EXERCISE DATA -
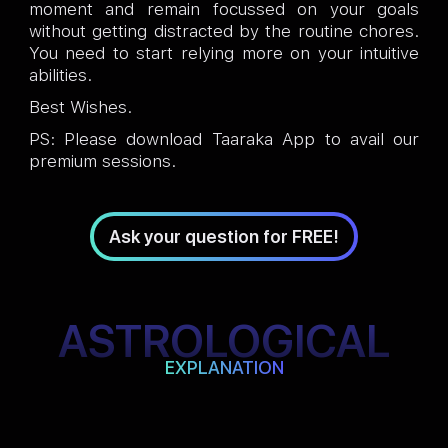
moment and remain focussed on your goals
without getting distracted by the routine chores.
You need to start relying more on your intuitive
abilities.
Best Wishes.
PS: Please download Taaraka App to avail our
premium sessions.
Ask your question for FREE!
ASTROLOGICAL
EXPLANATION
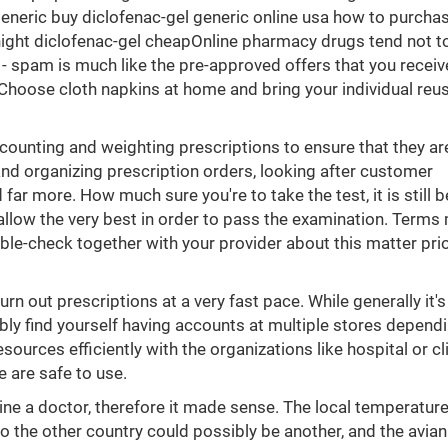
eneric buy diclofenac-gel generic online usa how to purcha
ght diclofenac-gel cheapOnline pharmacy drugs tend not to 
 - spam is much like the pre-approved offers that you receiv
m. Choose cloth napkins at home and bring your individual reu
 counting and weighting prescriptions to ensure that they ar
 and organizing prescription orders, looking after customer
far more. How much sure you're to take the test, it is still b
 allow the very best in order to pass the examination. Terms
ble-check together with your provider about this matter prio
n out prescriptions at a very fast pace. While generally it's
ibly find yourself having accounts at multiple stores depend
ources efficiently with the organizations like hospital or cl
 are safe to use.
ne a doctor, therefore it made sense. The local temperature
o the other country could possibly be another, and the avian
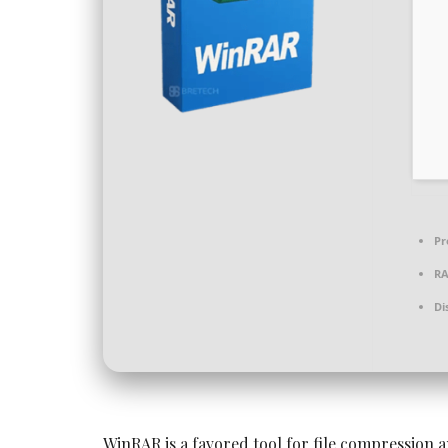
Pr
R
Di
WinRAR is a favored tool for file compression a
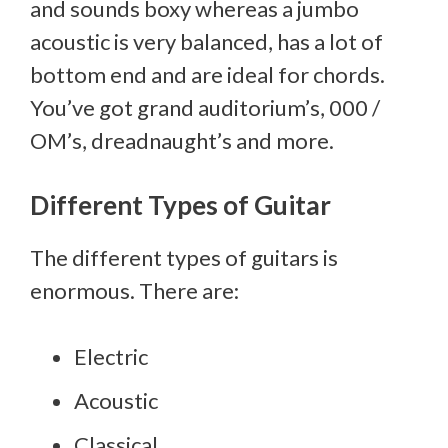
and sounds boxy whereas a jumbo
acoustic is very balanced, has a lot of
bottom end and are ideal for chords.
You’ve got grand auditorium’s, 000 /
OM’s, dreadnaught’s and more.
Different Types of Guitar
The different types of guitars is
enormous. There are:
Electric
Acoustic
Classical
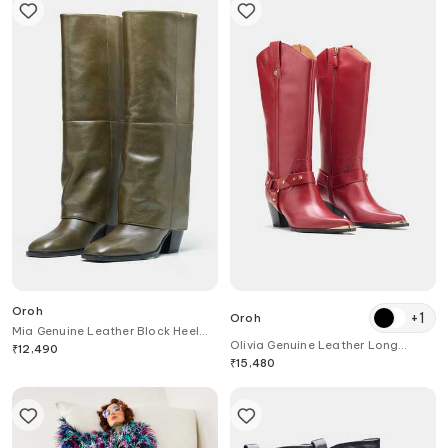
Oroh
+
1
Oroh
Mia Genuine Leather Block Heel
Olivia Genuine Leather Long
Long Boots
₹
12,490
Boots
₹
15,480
==
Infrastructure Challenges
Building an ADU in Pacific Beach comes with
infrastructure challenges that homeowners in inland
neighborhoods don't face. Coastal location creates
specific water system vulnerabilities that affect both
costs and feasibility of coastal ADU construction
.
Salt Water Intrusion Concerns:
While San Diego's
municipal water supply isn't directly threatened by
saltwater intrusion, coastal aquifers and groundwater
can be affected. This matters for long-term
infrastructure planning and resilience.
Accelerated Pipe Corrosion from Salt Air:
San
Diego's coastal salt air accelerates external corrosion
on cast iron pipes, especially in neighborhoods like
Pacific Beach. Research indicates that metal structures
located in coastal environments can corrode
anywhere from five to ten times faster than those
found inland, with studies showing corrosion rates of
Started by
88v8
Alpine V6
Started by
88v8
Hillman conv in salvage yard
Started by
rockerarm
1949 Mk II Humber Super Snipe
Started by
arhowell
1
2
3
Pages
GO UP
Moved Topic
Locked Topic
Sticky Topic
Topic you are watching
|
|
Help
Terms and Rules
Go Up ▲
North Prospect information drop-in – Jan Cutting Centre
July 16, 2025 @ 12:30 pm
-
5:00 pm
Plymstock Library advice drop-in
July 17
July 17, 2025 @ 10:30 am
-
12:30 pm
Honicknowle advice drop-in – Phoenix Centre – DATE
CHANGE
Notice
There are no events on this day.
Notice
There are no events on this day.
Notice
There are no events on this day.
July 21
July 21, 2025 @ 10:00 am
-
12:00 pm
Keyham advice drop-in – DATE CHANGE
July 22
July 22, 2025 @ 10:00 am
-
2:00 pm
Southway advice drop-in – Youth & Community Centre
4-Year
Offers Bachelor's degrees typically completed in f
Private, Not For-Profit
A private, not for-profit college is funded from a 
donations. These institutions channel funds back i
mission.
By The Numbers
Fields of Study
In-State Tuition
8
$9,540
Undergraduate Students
==
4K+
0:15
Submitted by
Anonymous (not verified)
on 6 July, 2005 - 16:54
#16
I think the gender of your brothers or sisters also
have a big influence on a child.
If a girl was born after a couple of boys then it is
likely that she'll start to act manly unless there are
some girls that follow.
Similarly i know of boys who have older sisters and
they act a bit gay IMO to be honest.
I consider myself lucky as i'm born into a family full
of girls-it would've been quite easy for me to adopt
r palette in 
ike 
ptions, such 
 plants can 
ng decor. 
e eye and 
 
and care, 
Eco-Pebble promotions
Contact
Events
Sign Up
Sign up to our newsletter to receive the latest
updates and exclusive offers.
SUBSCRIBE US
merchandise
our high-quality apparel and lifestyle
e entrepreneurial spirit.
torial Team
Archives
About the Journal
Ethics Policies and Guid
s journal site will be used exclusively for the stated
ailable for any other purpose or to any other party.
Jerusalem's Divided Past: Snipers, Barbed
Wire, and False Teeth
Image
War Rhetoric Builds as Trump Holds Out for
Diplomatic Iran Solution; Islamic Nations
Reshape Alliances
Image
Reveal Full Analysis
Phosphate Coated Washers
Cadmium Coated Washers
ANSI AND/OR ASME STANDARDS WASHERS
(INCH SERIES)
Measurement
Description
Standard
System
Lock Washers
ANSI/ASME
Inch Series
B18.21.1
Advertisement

WHAT TO WORK ON - Please set down, exactly and with no pictures, the lines in the entries above starting at the one holding "moment and remain focussed on your goals" and ending at the one holding "- spam is much", ends included.

ANSWER FOR THIS EXERCISE -
moment and remain focussed on your goals
without getting distracted by the routine chores.
You need to start relying more on your intuitive
abilities.
Best Wishes.
PS: Please download Taaraka App to avail our
premium sessions.
Ask your question for FREE!
ASTROLOGICAL
EXPLANATION
eneric buy diclofenac-gel generic online usa how to purcha
ght diclofenac-gel cheapOnline pharmacy drugs tend not to 
 - spam is much like the pre-approved offers that you receiv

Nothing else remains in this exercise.